If they buy in, however, those distinctions could be the key to a satisfying remote learning experience, Craig said.

Screens are usually anathema to the hands-on, tactile teaching method, so Craig and Laura Christenberry, the latter of whom is principal at SAISD’s Steele Montessori Academy, partnered with Montessori leaders around the city to design remote learning strategies to fit the model.

Parents will receive boxes with classic Montessori classroom tools—sewing sets, math visuals and other elements. Some of the units will include household tasks and items like organizing, tying shoes, brushing teeth and sweeping.

Montessori uses tactile and visual tools like these to help students develop math and reading skills. (Bekah McNeel)

Montessori teaches self-reliance and independence, and it connects those skills to academics, but parents have to trust the process, Craig said. “We’re hoping that our parents can have that mind shift.”

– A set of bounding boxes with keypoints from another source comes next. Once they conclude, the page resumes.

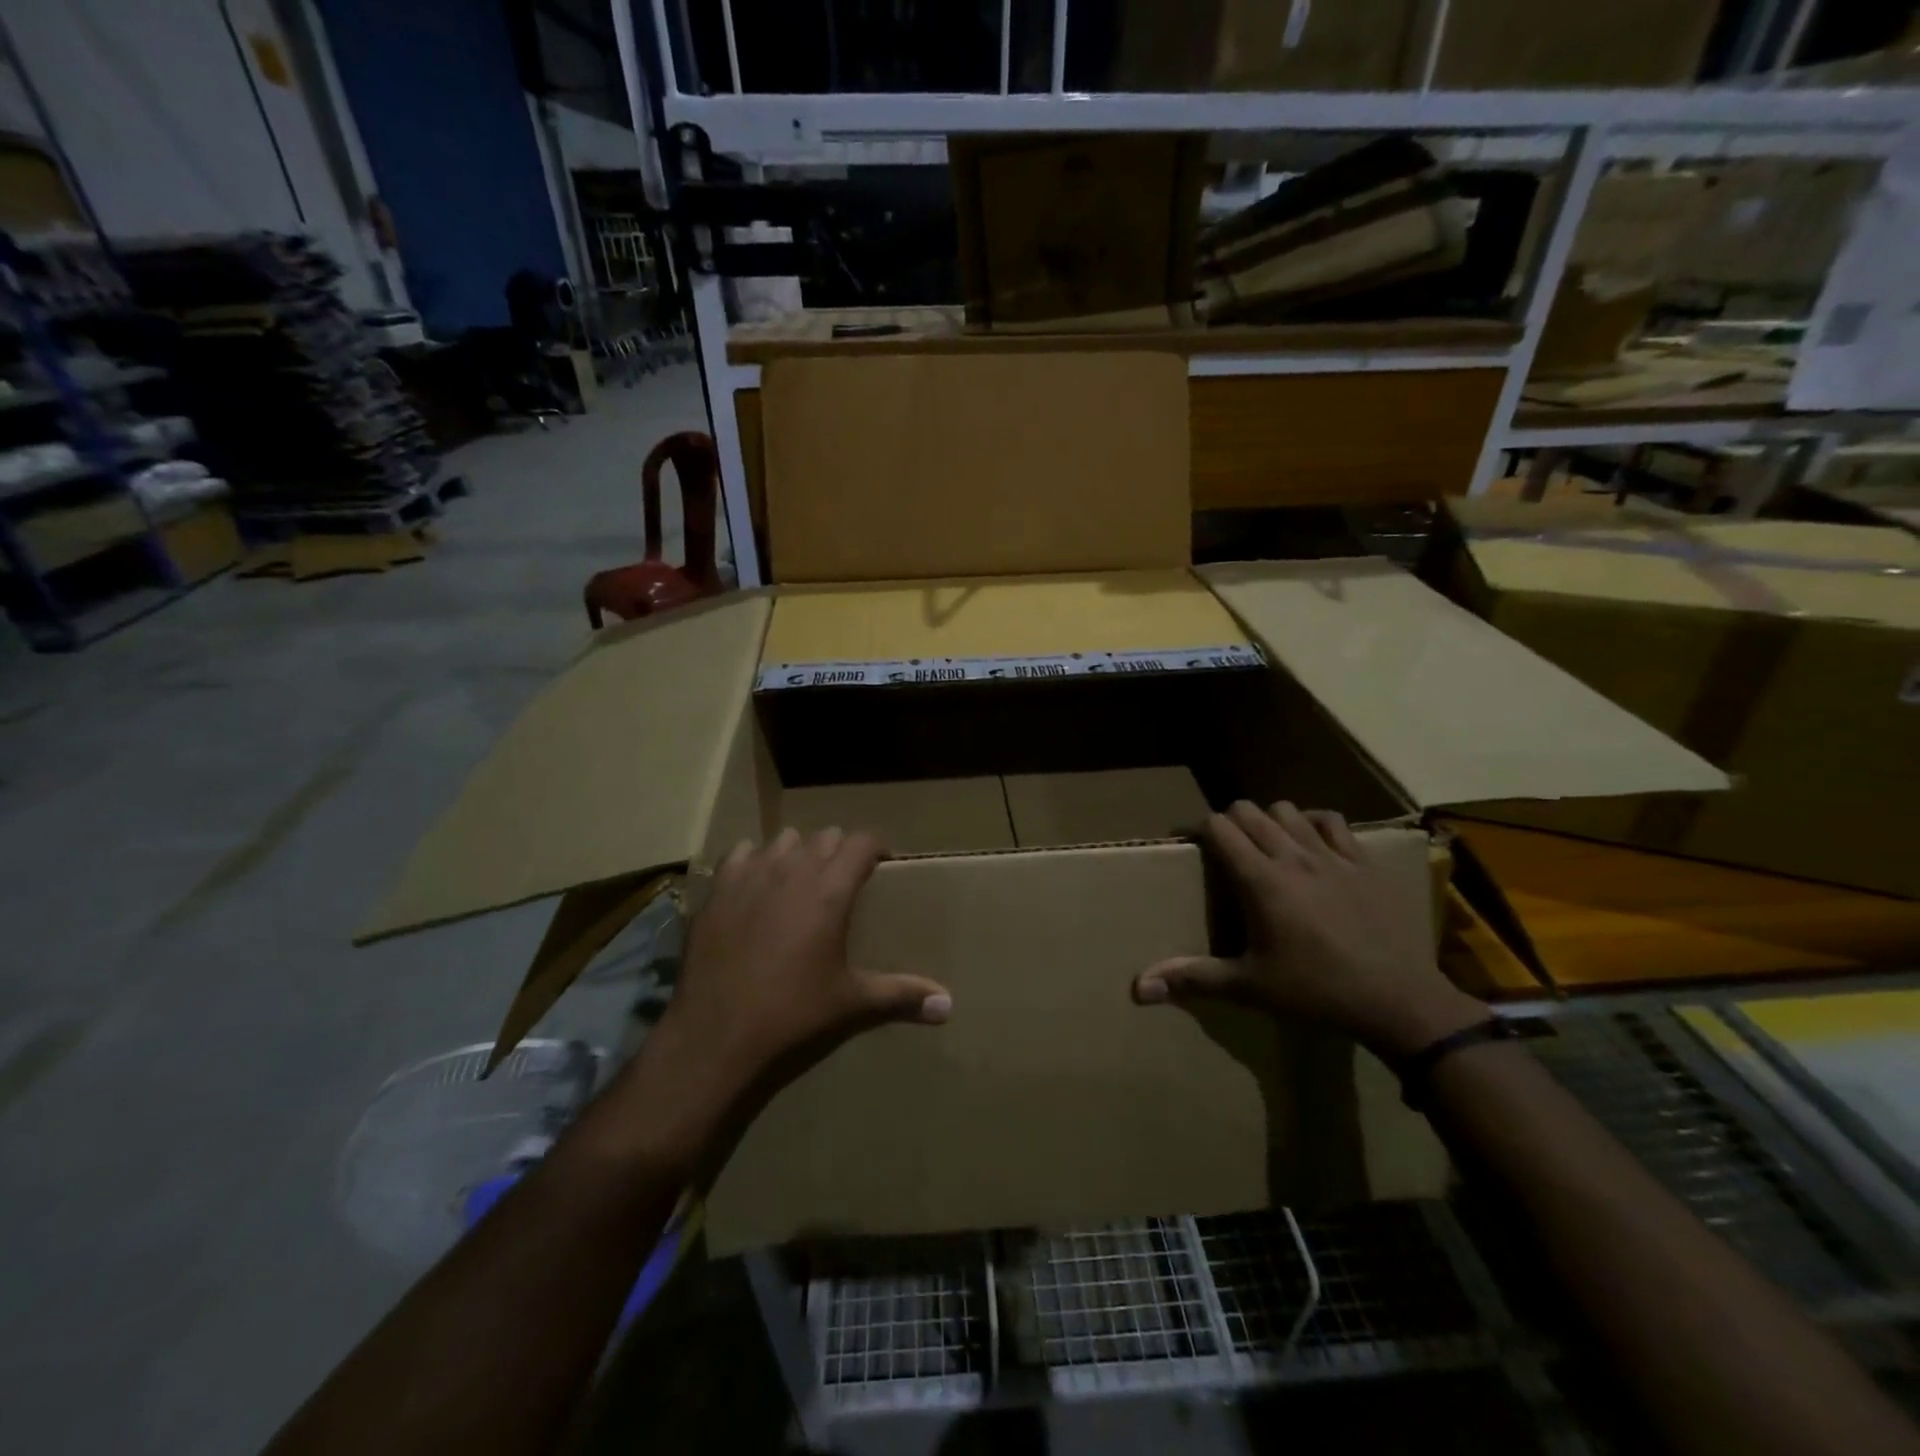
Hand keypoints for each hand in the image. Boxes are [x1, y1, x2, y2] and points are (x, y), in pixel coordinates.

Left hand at [651, 827, 950, 1119]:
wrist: (717, 1033)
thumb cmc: (792, 1013)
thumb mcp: (851, 1002)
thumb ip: (901, 994)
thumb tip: (948, 1005)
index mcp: (831, 890)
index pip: (862, 842)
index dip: (876, 847)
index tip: (882, 863)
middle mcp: (793, 870)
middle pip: (825, 837)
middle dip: (839, 851)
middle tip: (844, 879)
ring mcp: (751, 875)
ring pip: (784, 840)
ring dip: (798, 852)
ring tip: (800, 879)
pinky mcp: (718, 889)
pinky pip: (741, 854)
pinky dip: (753, 860)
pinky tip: (755, 884)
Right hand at [1133, 801, 1482, 1059]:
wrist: (1397, 1000)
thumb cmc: (1315, 992)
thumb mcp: (1249, 987)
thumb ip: (1193, 978)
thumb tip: (1140, 987)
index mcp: (1260, 880)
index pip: (1219, 826)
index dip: (1201, 829)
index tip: (1193, 847)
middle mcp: (1291, 856)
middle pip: (1249, 811)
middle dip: (1230, 822)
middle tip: (1227, 851)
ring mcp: (1331, 855)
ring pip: (1288, 810)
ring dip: (1270, 820)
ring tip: (1267, 846)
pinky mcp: (1363, 862)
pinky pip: (1333, 821)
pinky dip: (1314, 823)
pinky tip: (1312, 844)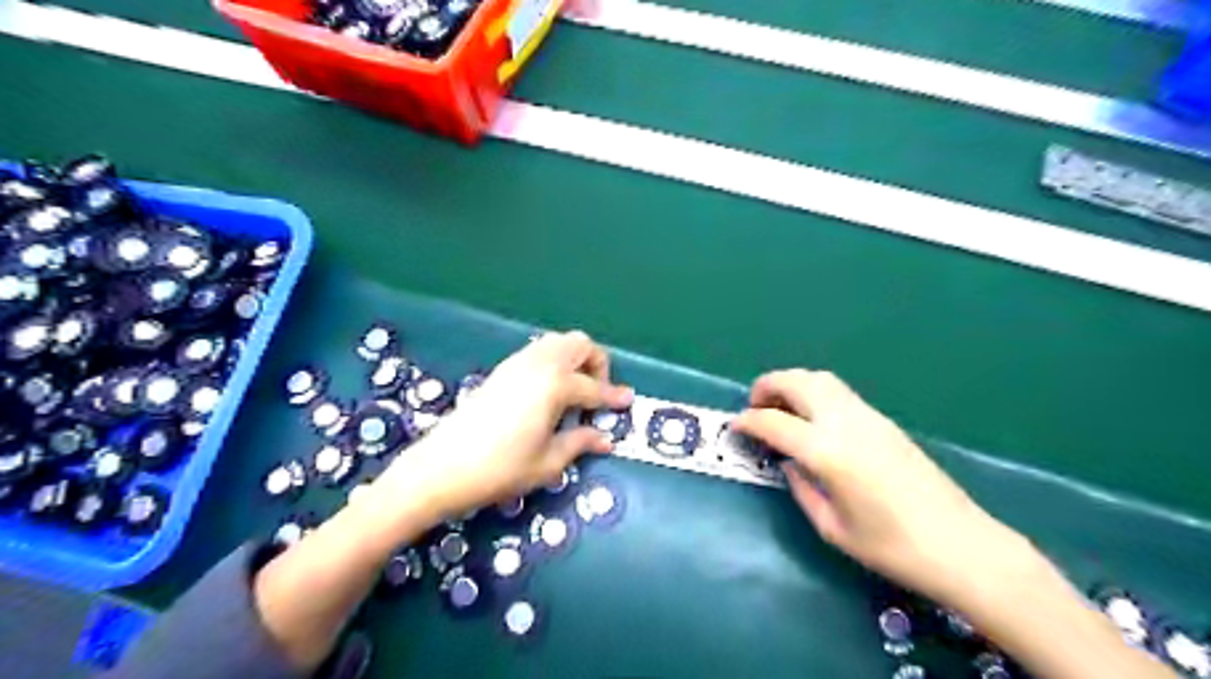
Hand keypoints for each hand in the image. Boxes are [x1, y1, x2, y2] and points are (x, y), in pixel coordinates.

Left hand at [369, 330, 634, 527]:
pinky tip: (549, 392)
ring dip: (575, 359)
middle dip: (597, 364)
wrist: (442, 467)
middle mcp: (539, 364)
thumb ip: (580, 443)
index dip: (614, 397)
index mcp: (555, 385)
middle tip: (596, 396)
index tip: (628, 401)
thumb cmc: (500, 469)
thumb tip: (605, 438)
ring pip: (557, 342)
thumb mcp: (548, 462)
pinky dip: (554, 361)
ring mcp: (517, 363)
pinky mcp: (502, 370)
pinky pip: (538, 351)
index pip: (595, 387)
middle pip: (580, 344)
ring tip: (575, 392)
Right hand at [728, 369, 1029, 605]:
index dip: (748, 421)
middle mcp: (845, 423)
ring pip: (821, 379)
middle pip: (797, 382)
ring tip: (780, 406)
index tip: (734, 426)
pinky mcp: (884, 420)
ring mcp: (868, 416)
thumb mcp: (832, 527)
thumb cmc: (891, 547)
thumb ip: (801, 487)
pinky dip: (814, 391)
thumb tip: (788, 462)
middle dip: (767, 385)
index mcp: (828, 452)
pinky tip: (812, 417)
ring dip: (792, 383)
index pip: (775, 422)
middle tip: (754, 406)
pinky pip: (839, 391)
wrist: (961, 545)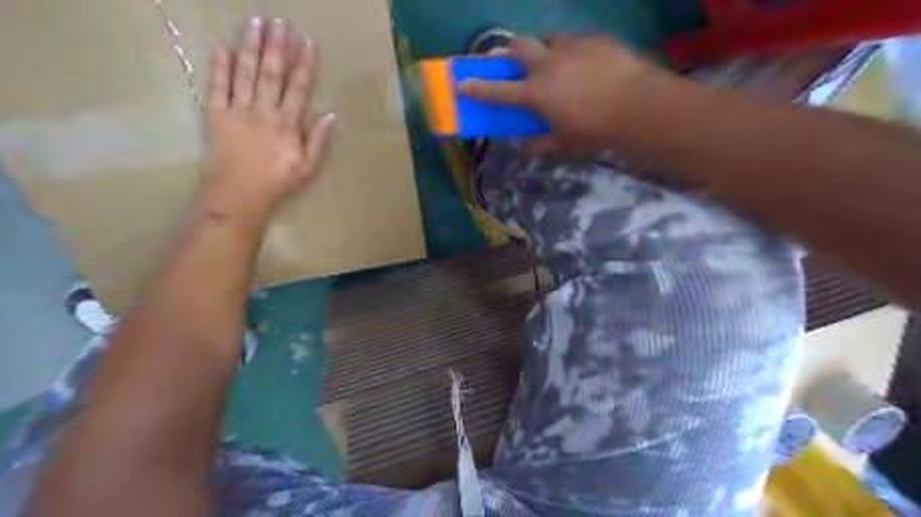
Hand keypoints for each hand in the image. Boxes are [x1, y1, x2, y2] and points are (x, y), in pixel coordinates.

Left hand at [202, 16, 335, 217]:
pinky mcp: (216, 115)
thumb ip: (318, 140)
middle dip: (276, 46)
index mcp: (287, 124)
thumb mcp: (308, 167)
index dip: (304, 65)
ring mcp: (238, 111)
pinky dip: (219, 67)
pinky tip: (223, 48)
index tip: (307, 43)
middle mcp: (263, 111)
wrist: (239, 194)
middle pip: (271, 73)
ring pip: (245, 73)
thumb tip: (331, 115)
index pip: (298, 88)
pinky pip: (217, 87)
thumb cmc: (277, 182)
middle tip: (279, 22)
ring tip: (254, 23)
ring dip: (249, 46)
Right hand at [460, 35, 674, 152]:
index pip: (498, 91)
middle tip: (509, 60)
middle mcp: (547, 65)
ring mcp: (571, 48)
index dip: (477, 87)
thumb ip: (539, 144)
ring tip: (552, 61)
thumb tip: (523, 145)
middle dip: (508, 52)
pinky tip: (584, 63)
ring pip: (547, 39)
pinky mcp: (594, 40)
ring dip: (542, 49)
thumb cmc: (594, 130)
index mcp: (536, 93)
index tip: (462, 82)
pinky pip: (575, 41)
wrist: (637, 105)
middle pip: (518, 47)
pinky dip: (571, 52)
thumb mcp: (564, 144)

Like Rodriguez, The Gathering Place will be the first school experience ever for some of its 364 students in kindergarten through second grade, Klekowicz said. With that in mind, her priority in leading the school is “rooted around creating loving spaces that are full of joy.”

Some of that joy will come from Klekowicz and her co-leader Ryan York. After three years of design and planning, theirs was one of only four new charters approved by the Texas State Board of Education in 2019, as it tightened its authorizing process.

Then the pandemic hit right in the middle of enrollment season. Despite the uncertain road to their first day of school, Klekowicz said that “starting a new school is honestly a dream come true.”

She’s depending on her staff to communicate that joy as well while exploring the school’s distinctive emphasis on the arts and social justice.

During professional development over the summer, Klekowicz said, the staff practiced virtual read-alongs and storytelling. Whenever it would begin, she said, their children would wander up to the Zoom call and settle in to listen.

“The power and magic of stories,” Klekowicz said, as well as the joy and laughter they bring, will be the “starting point” for the semester, launching the school into other forms of expression, such as dance.

She’s hoping that parents will join in. Rather than seeing distance learning as an interruption, Klekowicz sees it as a unique chance to bond with caregivers. “We’re in their homes,” she said.

All three schools will have a distinct advantage over their established counterparts once cleared for reopening. Their buildings are designed for full high school, elementary or academy (K-8) capacity. The students in their founding classes will have plenty of room to spread out.

In the meantime, walking into the unknown requires both bravery and humility, Craig told her staff. “Let’s do it. Let’s do it right. If we have any hiccups, let’s take feedback and improve.”